It’s no secret that, for more than a decade, the United States has fallen behind nearly every other developed country when it comes to broadband speed and proliferation. AT&T, in its continuing lobbying efforts to push approval of its proposed acquisition of T-Mobile USA, claims it will invest an additional $8 billion (over and above its annual $19 billion capital expenditures) to build out a next-generation, high-speed, wireless broadband network covering 97 percent of Americans.
That’s all well and good, provided such a deployment really happens (and it could take another six years to get to near-ubiquitous LTE); and then there are the concerns surrounding more industry consolidation and a probable increase in subscriber prices. AT&T has cultivated some strange bedfellows to forward its merger cause.
During the latest in an ongoing spate of panels debating the pros and cons of the pending merger, a spokeswoman for the Communications Workers of America (CWA) extolled the advantages of this deal but the question remains: For whom?
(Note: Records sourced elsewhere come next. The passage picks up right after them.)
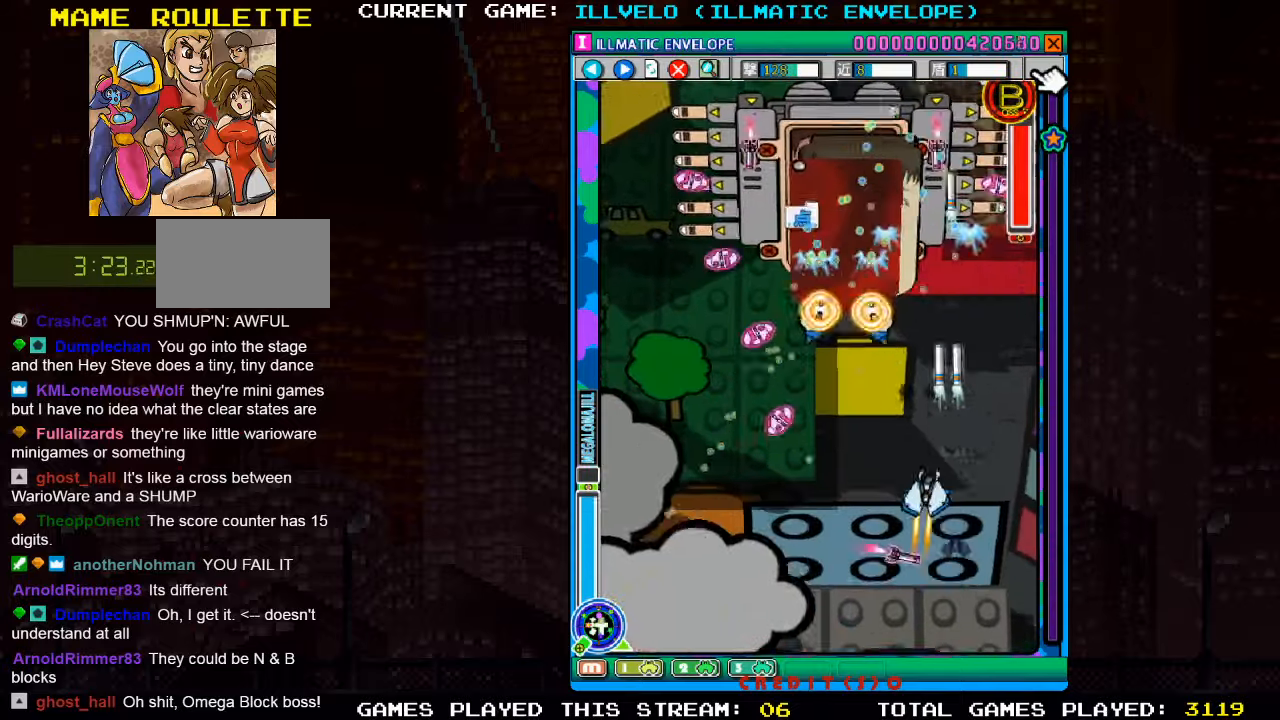
{"buttons": ["SQUARE"], "left_stick": "down-left", "events": [[66, "SQUARE", "up"], [116, "left_stick", "down-left"], [150, "SQUARE", "down"], [250, "SQUARE", "up"], [316, "SQUARE", "down"], [416, "SQUARE", "up"], [500, "SQUARE", "down"]]}
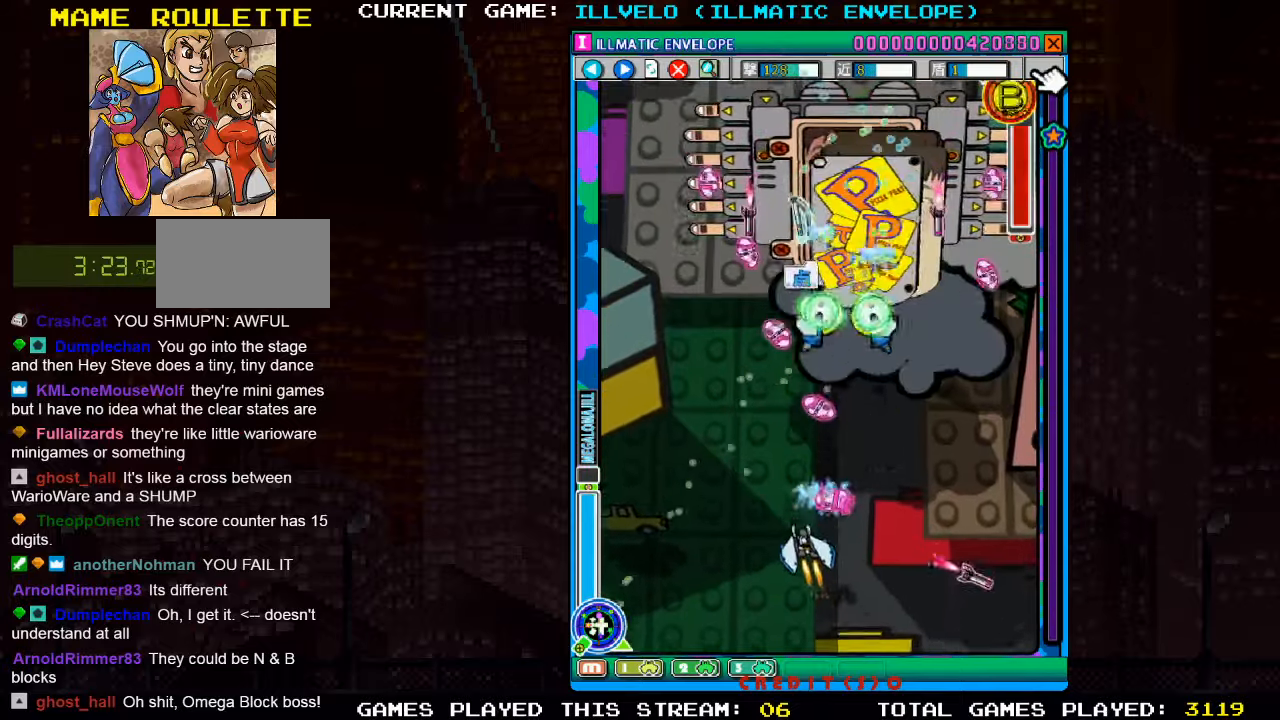
{"buttons": [], "left_stick": "center", "events": [[100, "SQUARE", "up"], [183, "SQUARE", "down"], [216, "left_stick", "center"], [283, "SQUARE", "up"], [366, "SQUARE", "down"], [466, "SQUARE", "up"]]}
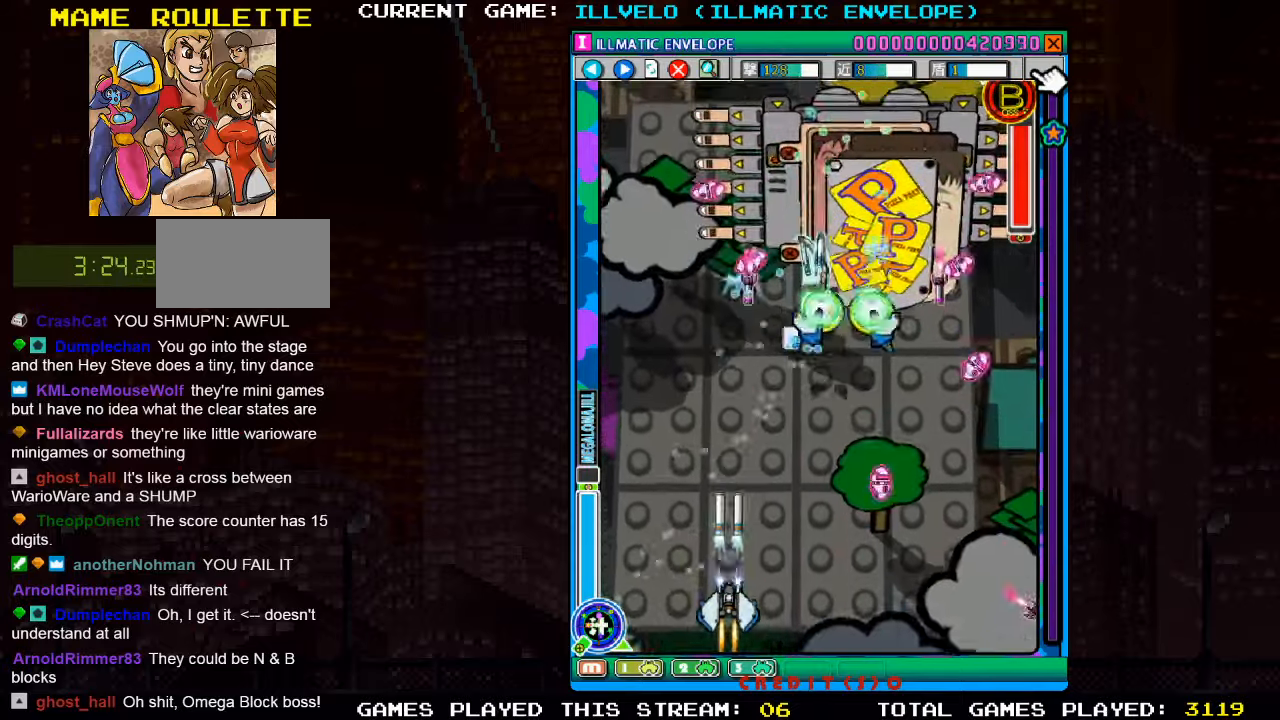
{"buttons": [], "left_stick": "center", "events": [[66, "SQUARE", "down"], [100, "left_stick", "right"], [133, "SQUARE", "up"], [233, "SQUARE", "down"], [283, "SQUARE", "up"], [350, "SQUARE", "down"], [350, "left_stick", "center"], [433, "SQUARE", "up"]]}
Speaking this morning at an Economic Policy Institute-sponsored event in Washington, D.C., Debbie Goldman, a research economist at the CWA, admitted her group and AT&T (the largest unionized company in the private sector) are “at odds all the time” but that AT&T’s CWA workers “realize they have an organization that represents them.”
She then pointed out that the melding of AT&T with T-Mobile, thus forming what essentially will be a wireless duopoly in this country (with Verizon), benefits T-Mobile workers more than any anticipated Sprint alliance would have. (To read more, click here and here).
“AT&T is the better choice because AT&T and T-Mobile use the same technology,” she noted. “Sprint still hasn’t been able to make its Nextel deal work, and [a Sprint buyout] would have resulted in another ‘negative drag.’” According to Goldman, “there will be integration from Day One, and any AT&T customer who has complained about dropped calls will see that situation resolved.” She also said broadband rollouts would be accelerated, and that a quick deployment timeline should be part of the contract.
But here’s the real CWA deal: An AT&T/T-Mobile merger would be its chance to finally unionize T-Mobile workers, something it has tried to do for more than a decade. T-Mobile corporate offices long have instituted a hard line against unionization and, so far, organizers have been unable to crack the T-Mobile barrier of collecting enough signed cards from T-Mobile techs and call-center reps to add those employees to the CWA fold. And, Goldman said, Sprint closed down a call center in San Francisco rather than let it go union.
“We are looking for a majority of T-Mobile workers to sign cards to let the union in,” Goldman said. “We have been working closely with T-Mobile employees for the past four years. We know that, once this merger has been approved, they will have the opportunity for representation.”
Goldman also noted that Randall Stephenson, AT&T’s chairman and CEO, has admitted there could be some “short-term reductions,” but that the company would bring those jobs back eventually.
In separate but related news, seven public-interest and consumer groups today asked FCC Chairman Julius Genachowski to hold public field hearings on AT&T’s proposed takeover of T-Mobile.
“Holding hearings would be consistent with the Commission’s recent actions to increase public participation in its proceedings. In fact, the Commission has previously held field hearings about proposed mergers and other topics that greatly impact consumers,” said the letter, which was signed by Public Knowledge, Consumers Union, Free Press, Future of Music Coalition, Media Access Project, National Hispanic Media Coalition and the Open Technology Initiative of the New America Foundation.
The proposed takeover is a “matter of great public concern” because of the additional market concentration and losses of jobs, among other “serious repercussions,” the letter said.